Extracted data entries:
>>

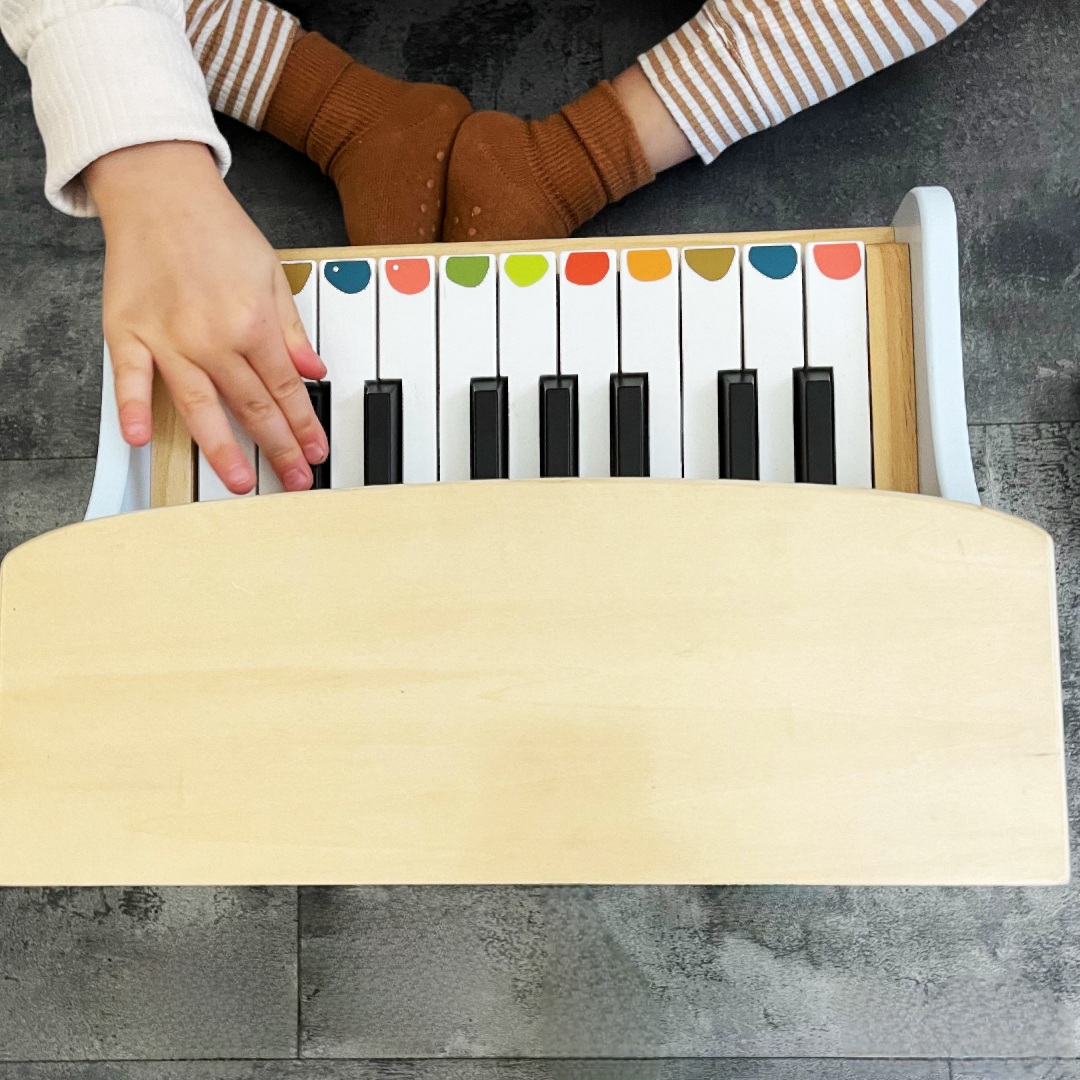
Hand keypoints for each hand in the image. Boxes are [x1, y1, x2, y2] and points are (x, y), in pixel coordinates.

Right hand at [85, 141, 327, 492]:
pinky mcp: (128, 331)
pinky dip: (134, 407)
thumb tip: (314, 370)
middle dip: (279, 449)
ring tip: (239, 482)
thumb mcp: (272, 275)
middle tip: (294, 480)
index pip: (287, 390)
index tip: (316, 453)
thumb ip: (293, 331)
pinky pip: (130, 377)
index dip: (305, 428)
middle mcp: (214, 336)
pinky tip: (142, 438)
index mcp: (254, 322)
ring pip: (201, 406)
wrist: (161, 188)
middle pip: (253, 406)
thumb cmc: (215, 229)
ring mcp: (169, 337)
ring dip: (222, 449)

<<

Problem requirements:
Beginning with the line that contains "index pip: (287, 390)", repeat every line through the end of the records and nothing more.

Result:
index pip: (287, 390)
index tip: (316, 453)
thumb ip: (293, 331)
pinky pip: (130, 377)
index dip: (305, 428)
middle mcp: (214, 336)
pinky tip: (142, 438)
index mcp: (254, 322)
ring pip: (201, 406)
wrist: (161, 188)
middle pip: (253, 406)
thumb cmc: (215, 229)
ring mcp: (169, 337)
ring dip: (222, 449)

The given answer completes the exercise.